Mit Pressluftbohrer: Theatertreffen eröffnet
Berlin (dpa) - Es war ein furioser Auftakt: Das Schauspiel Köln - amtierendes „Theater des Jahres“ - eröffnete am Freitagabend das 48. Berliner Theatertreffen mit einer spektakulären Jelinek-Inszenierung.
Mit Pressluftbohrer, einer Bühne unter Wasser und großem Männer-Chor zeigte die Kölner Intendantin und Regisseurin Karin Beier Elfriede Jelineks Katastrophen-Trilogie „Das Werk/Im Bus/Ein Sturz“.
Darin erzählt die Literaturnobelpreisträgerin unter anderem von Leid und Tod beim Bau des Wasserkraftwerks im österreichischen Kaprun und vom Einsturz des Kölner Stadtarchivs mit zwei Toten. Jelinek stellt in ihrem Stück unbequeme Fragen nach den Verantwortlichen und nach dem Umgang des Menschen mit der Natur und ihren Ressourcen.
Beier gelingt es, die enormen Textmassen Jelineks so tänzerisch leicht und musikalisch zu arrangieren, dass das gewaltige Werk für den Zuschauer verdaulich und verständlich wird. Und so ernst und gewichtig die Themen sind, findet die Regisseurin immer wieder den wunderbar bösen Witz in der ironischen Übertreibung.
Das grandiose Schauspielerensemble - darunter die TV-Stars Caroline Peters („Mord mit Aussicht“) und Manfred Zapatka - gibt alles: Egal, ob in der am meisten beeindruckenden Köln-Geschichte das Wasser aus dem Erdreich auf die am Ende unter Wasser stehende Bühne sprudelt oder der verbohrten Umwelt mit dem Pressluftbohrer zu Leibe gerückt wird. Jelineks Sprechchöre sind bei Beier nicht martialisch. Dafür sorgt auch der vielköpfige schwule Männerchor Zauberflöten e.V.
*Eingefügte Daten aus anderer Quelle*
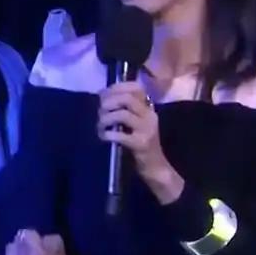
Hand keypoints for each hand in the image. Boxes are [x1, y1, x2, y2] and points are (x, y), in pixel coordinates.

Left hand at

Das Schauspiel Köln ist gleich mit zwei Aufführungen beim Theatertreffen dabei: Neben Beiers Jelinek-Abend zeigt das Ensemble Tschechows „Kirschgarten“ in der Regie von Karin Henkel. Schon im vergangenen Jahr sorgten die Kölner für Aufsehen beim Theatertreffen, als ihre Inszenierung „Die Schmutzigen, Hässlichen und Gemeinen“ das Publikum spaltete. Das diesjährige Theatertreffen zeigt bis zum 23. Mai die zehn „bemerkenswertesten“ Inszenierungen der Saison. Regisseure wie Stefan Pucher, Stefan Bachmann, Herbert Fritsch und Roger Vontobel, das Berliner Ballhaus Naunynstraße und die Off-Gruppe She She Pop wurden eingeladen.
Bereits die Theatertreffen-Einladung sei für jeden Regisseur ein Ritterschlag, so drückte es Kulturstaatsminister Bernd Neumann bei der Festivaleröffnung aus. Gleichzeitig machte er den Theaterleuten Mut: Auch in finanziell schwierigen Zeiten sollten die 150 staatlich geförderten deutschen Bühnen erhalten werden. „Wir brauchen sie alle“, sagte Neumann.
Obwohl schon die Teilnahme an dem Festival als Auszeichnung gilt, sollte am Sonntag ein Preis verliehen werden: Regisseur Dimiter Gotscheff (68) und sein Schauspielerteam Almut Zilcher, Samuel Finzi und Wolfram Koch sind die diesjährigen Gewinner des mit 20 000 Euro dotierten Theaterpreises Berlin. Mit der Auszeichnung für „herausragende Verdienste um das deutschsprachige Theater“ würdigt die Jury Gotscheffs Inszenierungen wie „Kampf des Negers und der Hunde“, „Iwanow“, „Die Perser“ und „Krankenzimmer Nr. 6“ als epochal. Das Künstler-Quartett sei sich treu geblieben, ohne stehen zu bleiben, urteilte die Juroren.